EXERCISE PROMPT:
Transcribe every one of the lines below word for word, leaving out the pictures.

LISTED RECORDS:
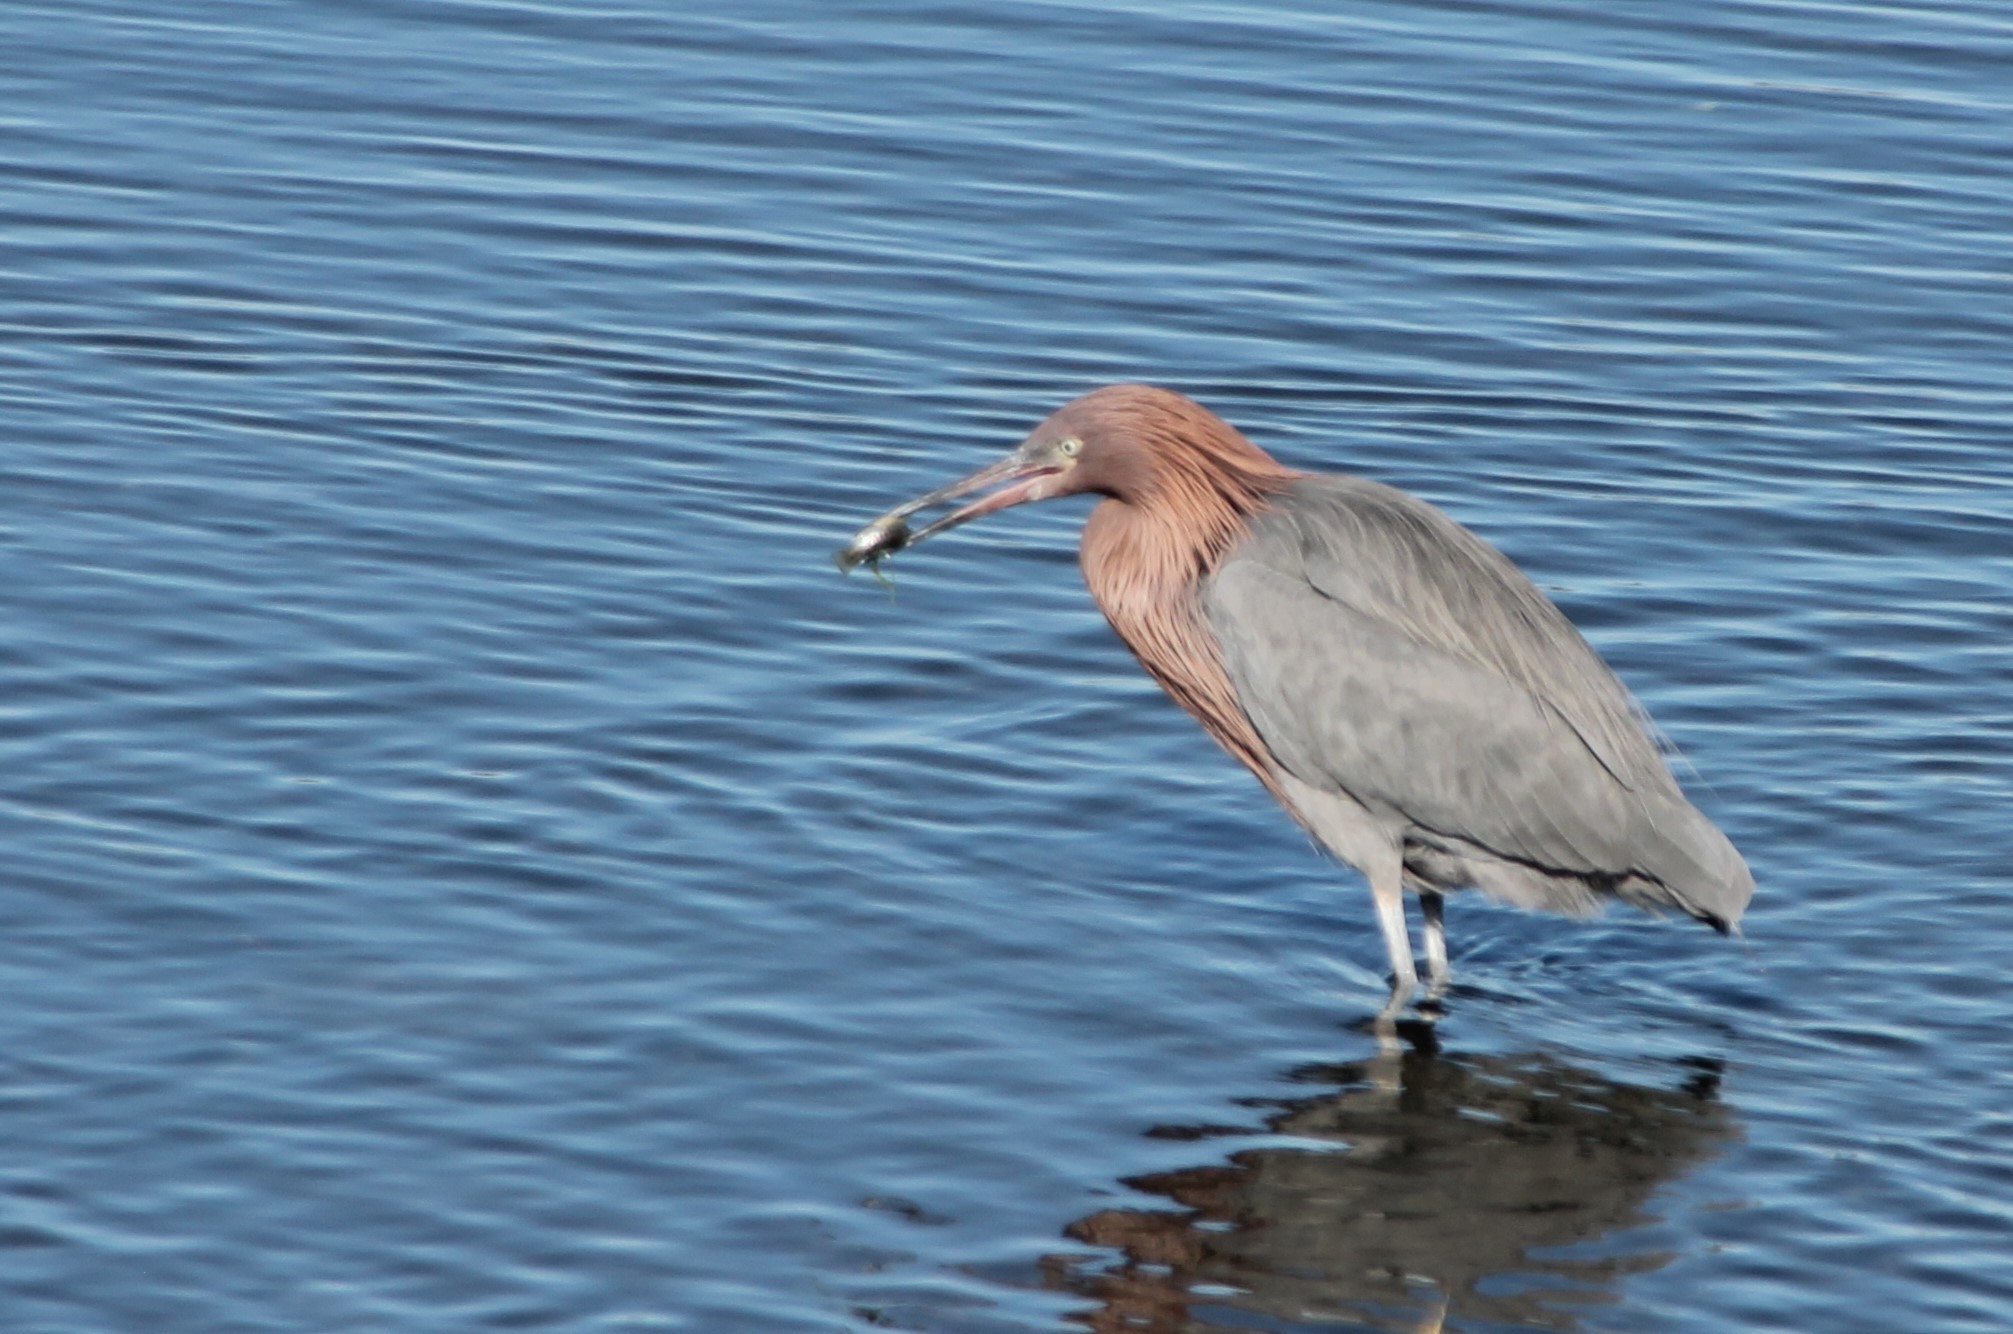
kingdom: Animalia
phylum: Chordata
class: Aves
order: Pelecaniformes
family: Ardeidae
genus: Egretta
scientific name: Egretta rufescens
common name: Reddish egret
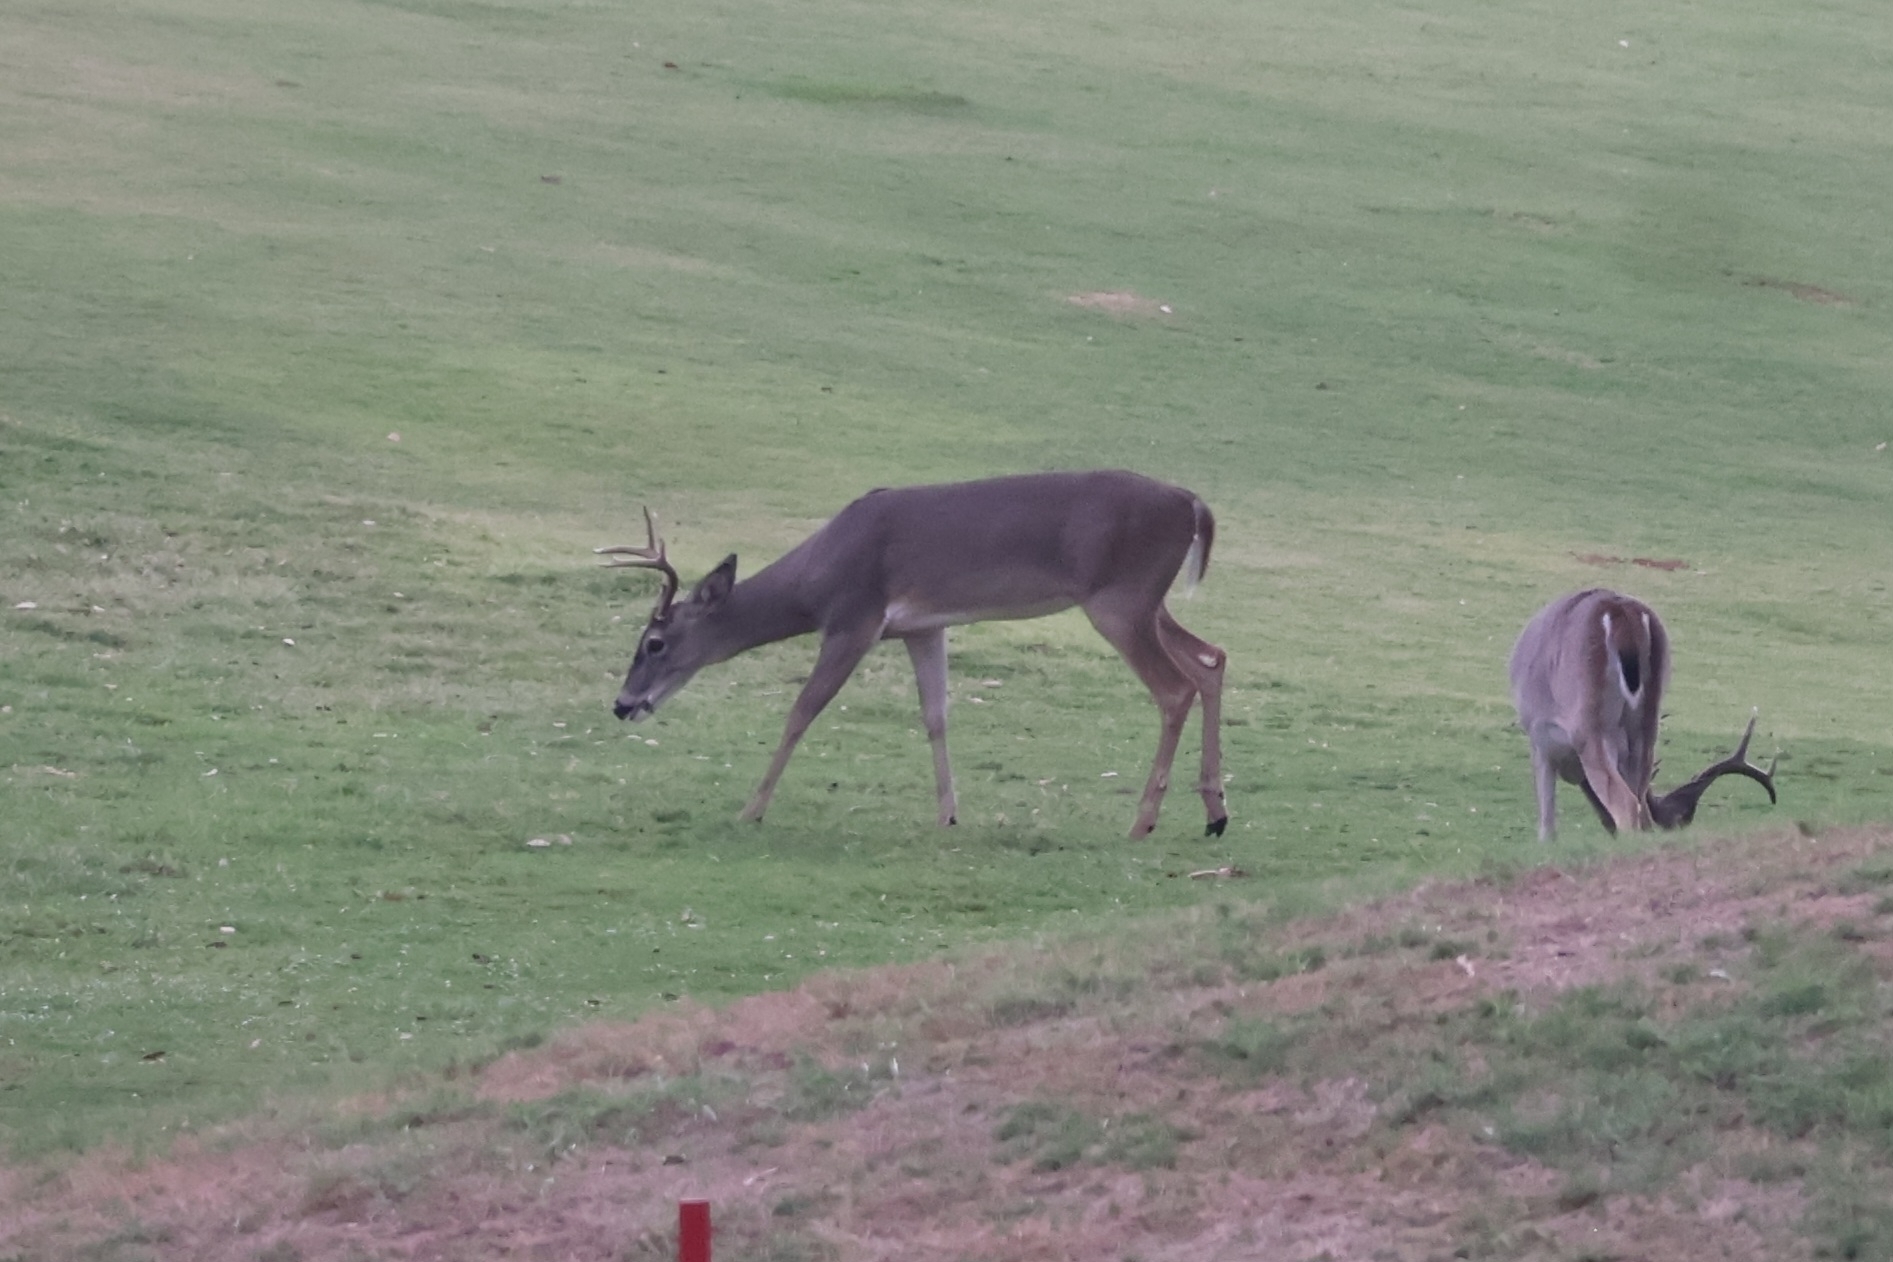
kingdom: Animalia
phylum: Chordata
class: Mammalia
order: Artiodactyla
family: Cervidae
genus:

TASK SOLUTION:
kingdom: Animalia
phylum: Chordata
class: Aves
order: Pelecaniformes
family: Ardeidae
genus: Egretta
scientific name: Egretta rufescens
common name: Reddish egret
kingdom: Animalia
phylum: Chordata
class: Mammalia
order: Artiodactyla
family: Cervidae
genus:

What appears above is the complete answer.